ASSIGNMENT:
Each of the entries below is to be written out exactly, and the images skipped.

INFORMATION SHOWN:
______

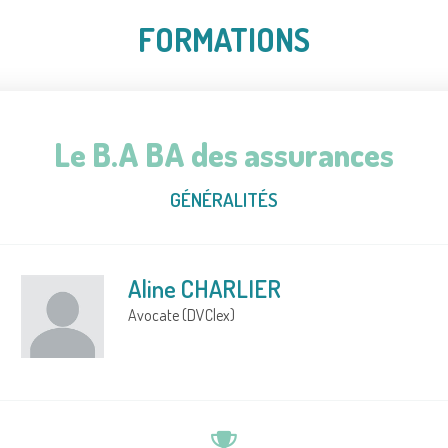
FORMATIONS
Le B.A BA des assurances
GÉNÉRALITÉS
Aline CHARLIER
Avocate (DVClex)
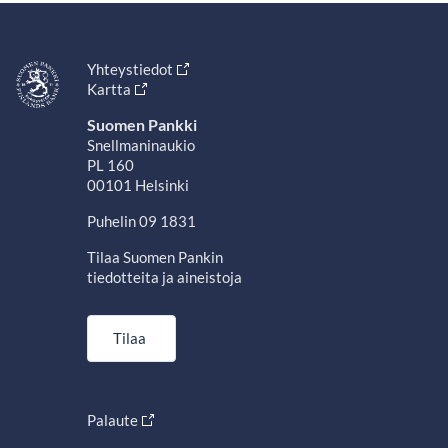
Yhteystiedot
Kartta
Suomen Pankki
Snellmaninaukio
PL 160
00101 Helsinki
Puhelin 09 1831
Tilaa Suomen Pankin
tiedotteita ja aineistoja
Tilaa
Palaute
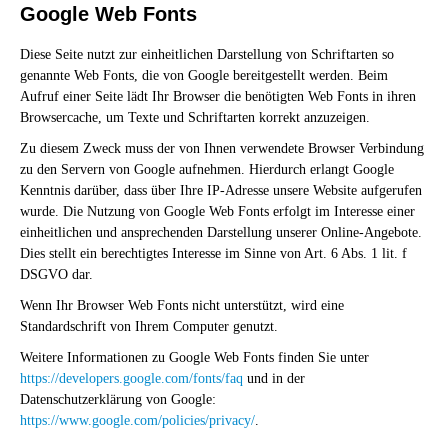
Google Web Fonts
Diese Seite nutzt zur einheitlichen Darstellung von Schriftarten so
genannte Web Fonts, die von Google bereitgestellt werden. Beim
Aufruf einer Seite lädt Ihr Browser die benötigten Web Fonts in ihren
Browsercache, um Texte und Schriftarten korrekt anzuzeigen.
Zu diesem Zweck muss der von Ihnen verwendete Browser Verbindung
zu den Servern von Google aufnehmen. Hierdurch erlangt Google
Kenntnis darüber, dass über Ihre IP-Adresse unsere Website aufgerufen
wurde. Die Nutzung von Google Web Fonts erfolgt im Interesse einer
einheitlichen und ansprechenden Darstellung unserer Online-Angebote.
Dies stellt ein berechtigtes Interesse im Sinne von Art. 6 Abs. 1 lit. f
DSGVO dar.
Wenn Ihr Browser Web Fonts nicht unterstützt, wird eine
Standardschrift von Ihrem Computer genutzt.
Weitere Informationen zu Google Web Fonts finden Sie unter
https://developers.google.com/fonts/faq
und in der
Datenschutzerklärung von Google:
https://www.google.com/policies/privacy/
.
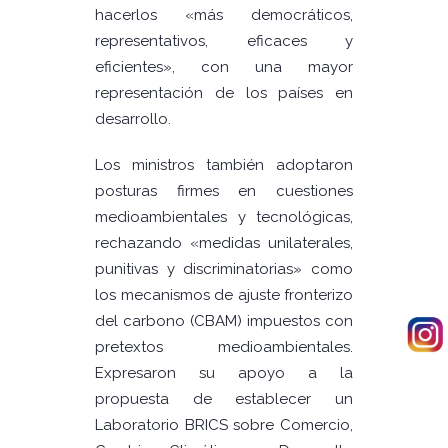
hacerlos «más democráticos,
representativos, eficaces y
eficientes», con una mayor
representación de los países en
desarrollo.
Los ministros también adoptaron
posturas firmes en cuestiones
medioambientales y tecnológicas,
rechazando «medidas unilaterales,
punitivas y discriminatorias» como
los mecanismos de ajuste fronterizo
del carbono (CBAM) impuestos con
pretextos medioambientales.
Expresaron su apoyo a la
propuesta de establecer un
Laboratorio BRICS sobre Comercio,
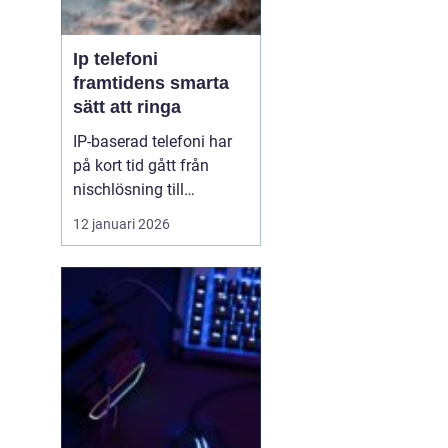
Ip telefoni
framtidens smarta
sätt att ringa
IP-baserad telefoni har
på kort tid gått från
nischlösning till
standard för både
12 januari 2026
företag och
privatpersoner. Tekniken
gör det möjligt att ringa
via internet i stället för
via kopparnätet, som
redan håller på att
stängas ned. För den
som vill ha flex...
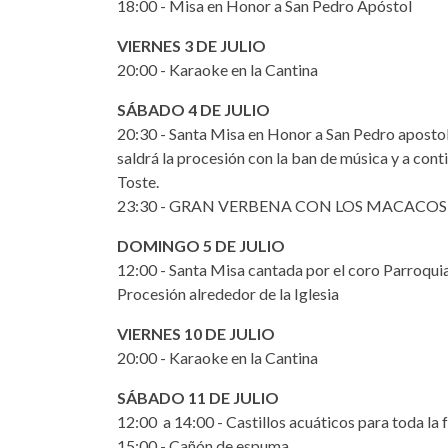
18:00 - Misa en Honor a San Pedro Apóstol
VIERNES 3 DE JULIO
20:00 - Karaoke en la Cantina
SÁBADO 4 DE JULIO
20:30 - Santa Misa en Honor a San Pedro apostol
saldrá la procesión con la ban de música y a co
Toste.
23:30 - GRAN VERBENA CON LOS MACAC
DOMINGO 5 DE JULIO
12:00 - Santa Misa cantada por el coro Parroquia
Procesión alrededor de la Iglesia
VIERNES 10 DE JULIO
20:00 - Karaoke en la Cantina
SÁBADO 11 DE JULIO
12:00 a 14:00 - Castillos acuáticos para toda la 
15:00 - Cañón de espuma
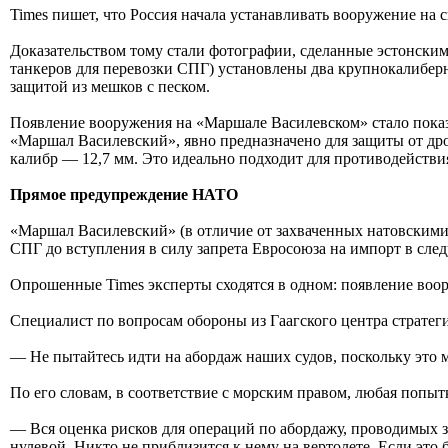
Times пишет, что Россия начала устанавливать вооружение на 
Доказательством тому стали фотографии, сделанные эстонским
танкеров для перевозки СПГ) установлены два крупнокалиберн
защитой из мешков с песком.
Появление вооружения на «Маршале Василевском» стало показа
«Маршал Василевский», явно предназначено для защиты от дрон
калибр — 12,7 мм. Это идеально подходит для противодейст
Прямое предупреждение НАТО
«Маршал Василевский» (в отличие от захваченных натовскими 
СПГ до вступления в силу запрета Евросоюза на импорт в сле
Опрошенные Times эксперты сходятся в одном: появление воо
Специалист по вопросам обороны из Гаагского центра стратег
— Не пытайтесь идти на абордаж наших судов, поскольку это 
По его словам, в соответствие с морским правом, любая попытк
— Вся оценка рисков для операций по абордажу, проводимых з
нулевой. Никто не приблизится к нему на вертолете. Если это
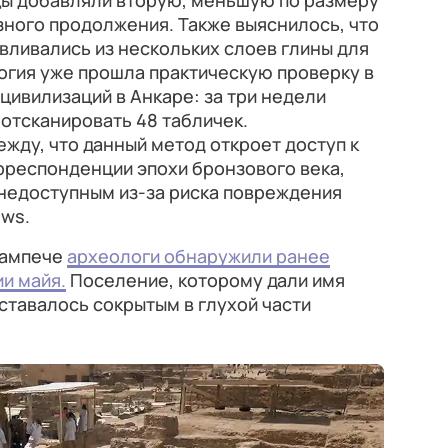
сцы добавляли вторую, меньшую по размеру
зного продолжения. Также выяснилось, что
вливались из нескольких слоев глины для
огия уже прошла практическую проверку в
цивилизаций в Анкаре: за три недели
отсканировать 48 табличек.
ду, что данный метод откроет доступ к
рреспонденции эпохи бронзового века,
 недоступным из-за риска повреждения
ews.
Кампече
археологи обнаружили ранее
и майя.
Поселение, которому дали имя
ставалось сокрытым в глухой части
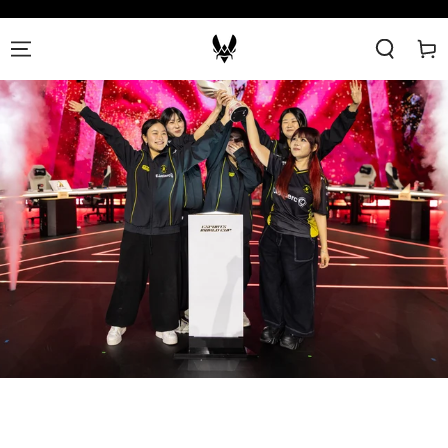
SKIP TO
CONTENT
Cart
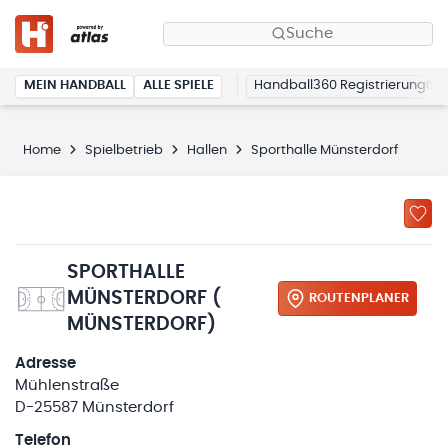
Suche
MEIN HANDBALL
ALLE SPIELE
Handball360 Registrierung
Home
Spielbetrieb
Hallen
Sporthalle Münsterdorf
SPORTHALLE
MÜNSTERDORF (
ROUTENPLANER
MÜNSTERDORF)
Adresse
Mühlenstraße
D-25587 Münsterdorf
Telefon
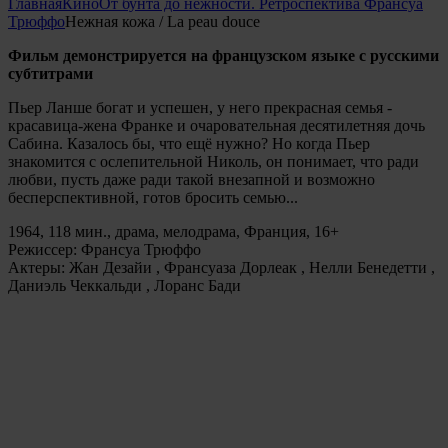
Главная
Кино
От бунта до нежности. Ретроспектива Франсуа
Трюффо
Нежная кожа / La peau douce
Фильм демонстрируется на французском языке с русскими
субтитрами
Пьер Ланше богат и успешен, у него прекрасная семья -
красавица-жена Франке и очаровательная десятилетняя дочь
Сабина. Казалось бы, что ещё нужно? Но когда Пьер
знакомится с ослепительной Николь, он понимает, что ради
любви, пусть даже ради такой внезапной и возможно
бесперспективной, готов бросить семью...
1964, 118 мин., драма, мелодрама, Франция, 16+
Режиссер: Франсуа Трюффо
Актеры: Жан Дезайи , Франсуаза Дорлеак , Нелли Бенедетти ,
Даниэль Чеккальди , Лоранс Бади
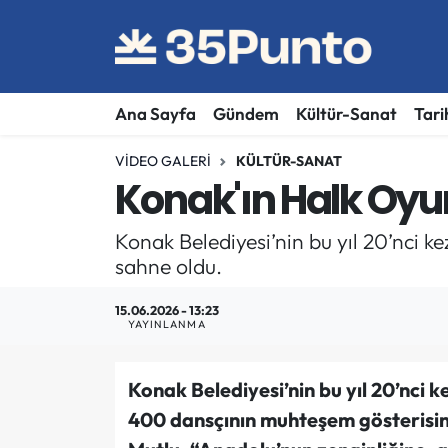
Ana Sayfa
Gündem
Kültür-Sanat
Tari
VIDEO GALERI
KÜLTÜR-SANAT
Konak'ın Halk Oyunl
Konak Belediyesi’nin bu yıl 20’nci 
sahne oldu.
15.06.2026 - 13:23
YAYINLANMA
Konak Belediyesi’nin bu yıl 20’nci 
400 dansçının muhteşem gösterisin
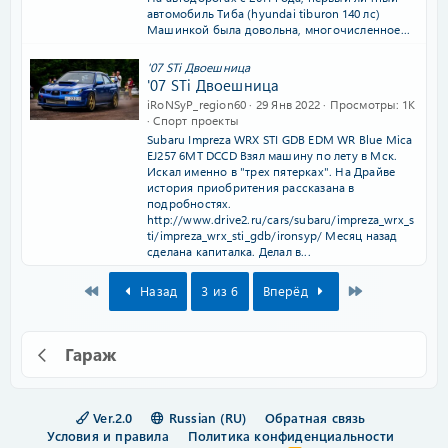
автомобиль Тиба (hyundai tiburon 140 лс)
Машинкой была довольна, многочисленное...
'07 STi Двоешница
'07 STi Двоешница
iRoNSyP_region60
29 Янв 2022
Просмотры
1K
Спорт проекты
Subaru Impreza WRX STI GDB EDM WR Blue Mica
EJ257 6MT DCCD Взял машину по лету в Мск.
Искал именно в "трех пятерках". На Драйве
история приобритения рассказана в
подробностях.
http://www.drive2.ru/cars/subaru/impreza_wrx_s
ti/impreza_wrx_sti_gdb/ironsyp/ Месяц назад
сделана капиталка. Делал в...
First
Last
Назад
3 из 6
Вперёд
Гараж
Ver.2.0
Russian (RU)
Обратная связь
Условия и правила
Политика конфиденциальности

______

WRITTEN SOLUTION:
FORMATIONS
Le B.A BA des assurances
GÉNÉRALITÉS
Aline CHARLIER
Avocate (DVClex)
Yhteystiedot
Kartta
Suomen Pankki
Snellmaninaukio
PL 160
00101 Helsinki
Puhelin 09 1831
Tilaa Suomen Pankin
tiedotteita ja aineistoja
Tilaa
Palaute
Google Web Fonts
Diese Seite nutzt zur einheitlichen Darstellung von Schriftarten so
genannte Web Fonts, die von Google bereitgestellt werden. Beim
Aufruf einer Seite lädt Ihr Browser die benötigten Web Fonts in ihren
Browsercache, um Texte und Schriftarten korrekt anzuzeigen.
Zu diesem Zweck muss der von Ihnen verwendete Browser Verbindung
zu den Servern von Google aufnehmen. Hierdurch erlangt Google
Kenntnis darüber, dass über Ihre IP-Adresse unsere Website aufgerufen
wurde. Die Nutzung von Google Web Fonts erfolgt im Interesse einer
einheitlichen und ansprechenden Darstellung unserer Online-Angebote.
Dies stellt ein berechtigtes Interesse im Sinne von Art. 6 Abs. 1 lit. f
DSGVO dar.
Wenn Ihr Browser Web Fonts nicht unterstützt, wird eine
Standardschrift von Ihrem Computer genutzt.
Weitere Informationen zu Google Web Fonts finden Sie unter
https://developers.google.com/fonts/faq
und in der
Datenschutzerklärung von Google:
https://www.google.com/policies/privacy/
.
hacerlos «más democráticos,
representativos, eficaces y
eficientes», con una mayor
representación de los países en
desarrollo.
Los ministros también adoptaron
posturas firmes en cuestiones
medioambientales y tecnológicas,
rechazando «medidas unilaterales,
punitivas y discriminatorias» como
los mecanismos de ajuste fronterizo
del carbono (CBAM) impuestos con
pretextos medioambientales.
Expresaron su apoyo a la
propuesta de establecer un
Laboratorio BRICS sobre Comercio,
Ip telefoni
framtidens smarta
sätt att ringa
IP-baserad telefoni har
på kort tid gått från
nischlösning till
standard för både
12 januari 2026
företag och
privatpersoner. Tekniken
gör det möjligt att ringa
via internet i stället för
via kopparnätet, som
redan håller på att
stängas ned. För den
som vill ha flex...
18:00 - Misa en Honor a San Pedro Apóstol
VIERNES 3 DE JULIO
20:00 - Karaoke en la Cantina
SÁBADO 4 DE JULIO
20:30 - Santa Misa en Honor a San Pedro apostol
saldrá la procesión con la ban de música y a co
Toste.
23:30 - GRAN VERBENA CON LOS MACAC
DOMINGO 5 DE JULIO
12:00 - Santa Misa cantada por el coro Parroquia
Procesión alrededor de la Iglesia
VIERNES 10 DE JULIO
20:00 - Karaoke en la Cantina
SÁBADO 11 DE JULIO
12:00 a 14:00 - Castillos acuáticos para toda la 
15:00 - Cañón de espuma
Times пишет, что Россия начала устанавливать вооружение на 
Доказательством тому стали фотографии, сделанные эстонским
танкеров для перевозки СПГ) установлены два крупнокалиберн
защитой из мешков с песком.
Появление вооружения на «Маршале Василевском» стало показа
«Маршал Василевский», явно предназначено для защиты от дрон
калибр — 12,7 мм. Это идеально подходит для противодейст
Прямое предупреждение НАТО
«Маршал Василевский» (в отличие от захваченных натовскими 
СПГ до вступления в силу запрета Евросоюза на импорт в сле
Опрошенные Times эксперты сходятся в одном: появление воо
Специалист по вопросам обороны из Гаагского центра стратег
— Не пытайтесь идти на абордаж наших судов, поскольку это 
По его словам, в соответствие с морским правом, любая попытк
— Вся оценка рисков для операций по абордажу, проводимых з
нулевой. Никто не приблизится к нему на вертолете. Если это
сцы добавляли вторую, меньшую по размеру
зного продолжения. Также выяснилось, что
вливались из нескольких слоев глины для
огия уже прошла практическую проверку в
цивилизаций в Анкаре: за три недели
отсканировать 48 табличек.
ду, что данный метод откроет доступ к
рреспонденции эпохи бронзового века,
 недоступным из-за риска повреждения
ews.
Кампече
археологи обнаружили ранее
и майя.
Поселение, которому дали имя
ставалось сокрытым в глухой части
SKIP TO
CONTENT
Cart
Suche
MEIN HANDBALL
ALLE SPIELE
Handball360 Registrierung
Home
Spielbetrieb
Hallen
Sporthalle Münsterdorf
SPORTHALLE
MÜNSTERDORF (
ROUTENPLANER
MÜNSTERDORF)
Adresse
Mühlenstraße
D-25587 Münsterdorf
Telefon
Главная
Кино
От бунта до нежности. Ретроспектива Франсуа
Трюффо
Нежная кожа / La peau douce
Фильм демонстрируется на французском языке с русскими
субтитрами
Пьер Ланше богат и успешен, у него прекрасная семья -
красавица-жена Франке и очаровательная десятилетняя дочь
Сабина. Казалось бы, что ещё нужно? Но когда Пьер
знакомится с ослепительной Николь, он понимает, что ради
любви, пусть даже ради такой внезапной и возможно
бесперспективной, готов бросить семью...
1964, 118 мин., драма, мелодрама, Франция, 16+
Режиссер: Франсуа Трюффо
Актеры: Жан Дезайи , Франсуаза Дорлеак , Нелли Бенедетти ,
Даниэль Чеккальди , Лоранс Бади
Ana Sayfa
Gündem
Kültür-Sanat
Tari
VIDEO GALERI
KÜLTÜR-SANAT
Konak'ın Halk Oyunl
Konak Belediyesi’nin bu yıl 20’nci 
sahne oldu.
15.06.2026 - 13:23
YAYINLANMA
Konak Belediyesi’nin bu yıl 20’nci 
400 dansçının muhteşem gösterisin
автомобиль Тиба (hyundai tiburon 140 лс)
Машинкой была довольна, многочисленное...
'07 STi Двоешница
'07 STi Двоешница
iRoNSyP_region60
29 Янв 2022
Просмотры
1K
Спорт проекты
Subaru Impreza WRX STI GDB EDM WR Blue Mica
EJ257 6MT DCCD Взял машину по лету в Мск.
Искал именно в "трех пятерках". На Драйве
история приобритения рассказана в
подробностях.
http://www.drive2.ru/cars/subaru/impreza_wrx_s
ti/impreza_wrx_sti_gdb/ironsyp/ Месяц назад
сделана капиталка. Делал в...
First
Last
Назад
3 из 6
Вперёд
Гараж
Ver.2.0
Russian (RU)
Обратная связь
Условия и правила
Политика конфиденциальности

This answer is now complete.